WORKING DATA:
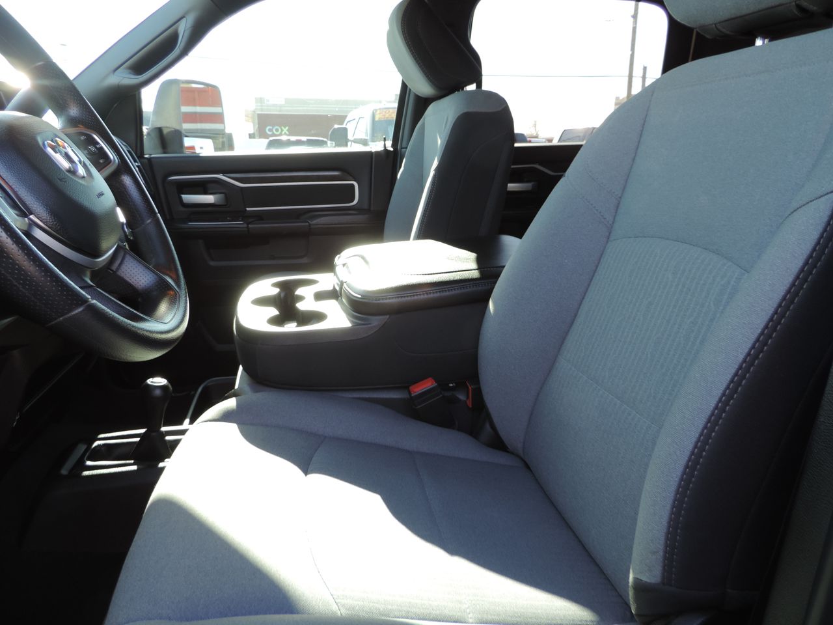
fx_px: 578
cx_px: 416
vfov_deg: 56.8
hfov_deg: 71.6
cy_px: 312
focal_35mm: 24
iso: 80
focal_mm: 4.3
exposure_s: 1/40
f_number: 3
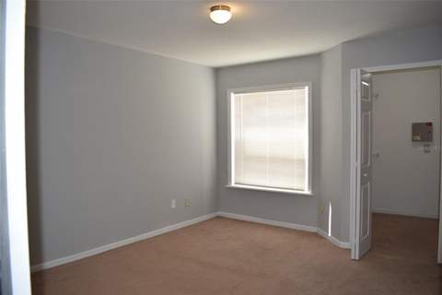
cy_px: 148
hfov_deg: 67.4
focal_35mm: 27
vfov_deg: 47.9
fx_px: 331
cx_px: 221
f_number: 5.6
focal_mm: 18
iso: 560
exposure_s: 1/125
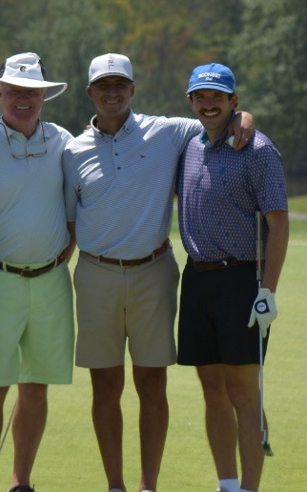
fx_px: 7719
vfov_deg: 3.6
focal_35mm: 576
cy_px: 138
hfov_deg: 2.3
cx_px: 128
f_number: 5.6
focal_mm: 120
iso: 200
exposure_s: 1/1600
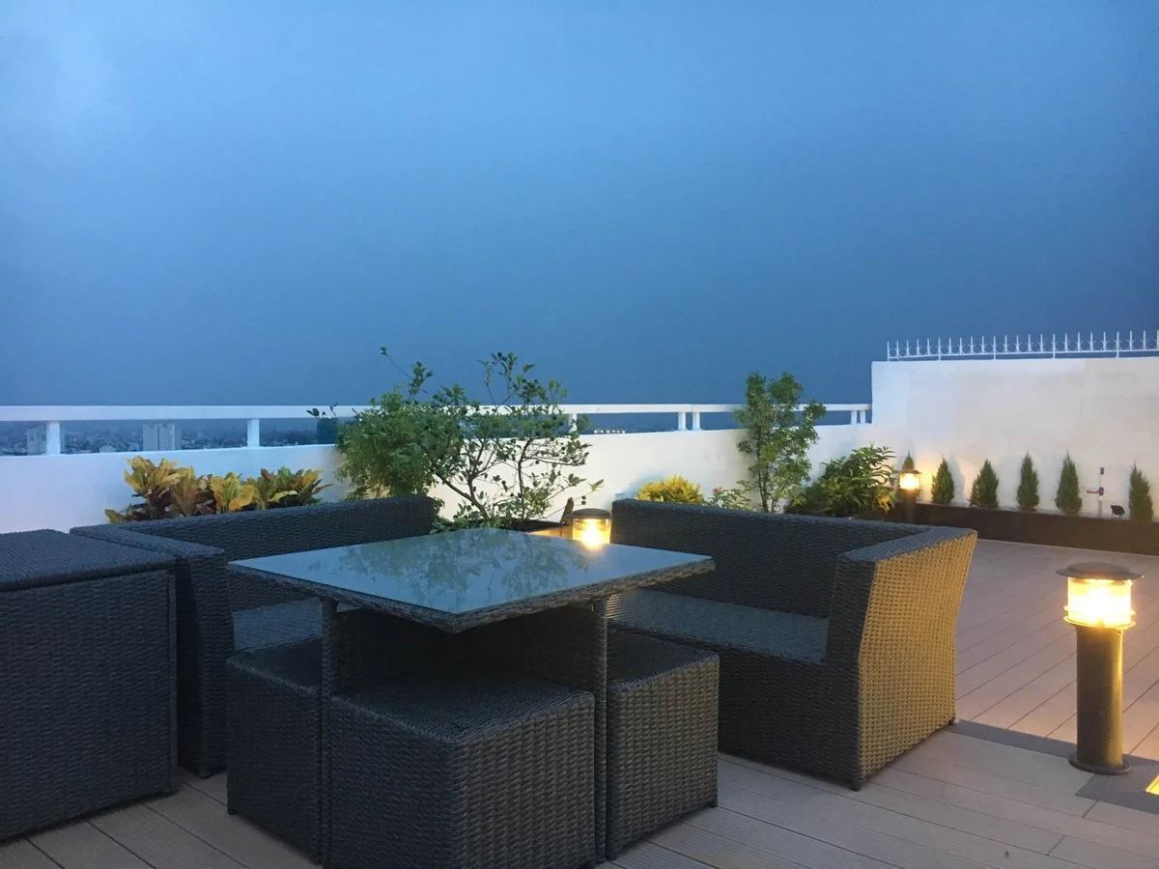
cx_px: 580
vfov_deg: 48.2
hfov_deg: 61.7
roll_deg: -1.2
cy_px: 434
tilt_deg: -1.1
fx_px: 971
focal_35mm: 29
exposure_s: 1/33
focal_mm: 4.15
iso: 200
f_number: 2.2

REQUIRED WORK: Word for word, repeat all the data, but not its images.

SOLUTION TO THIS TASK:
fx_px: 578
cx_px: 416
vfov_deg: 56.8
hfov_deg: 71.6
cy_px: 312
focal_35mm: 24
iso: 80
focal_mm: 4.3
exposure_s: 1/40
f_number: 3
cy_px: 148
hfov_deg: 67.4
focal_35mm: 27
vfov_deg: 47.9
fx_px: 331
cx_px: 221
f_number: 5.6
focal_mm: 18
iso: 560
exposure_s: 1/125
fx_px: 7719
vfov_deg: 3.6
focal_35mm: 576
cy_px: 138
hfov_deg: 2.3
cx_px: 128
f_number: 5.6
focal_mm: 120
iso: 200
exposure_s: 1/1600
cx_px: 580
vfov_deg: 48.2
hfov_deg: 61.7
roll_deg: -1.2
cy_px: 434
tilt_deg: -1.1
fx_px: 971
focal_35mm: 29
exposure_s: 1/33
focal_mm: 4.15
iso: 200
f_number: 2.2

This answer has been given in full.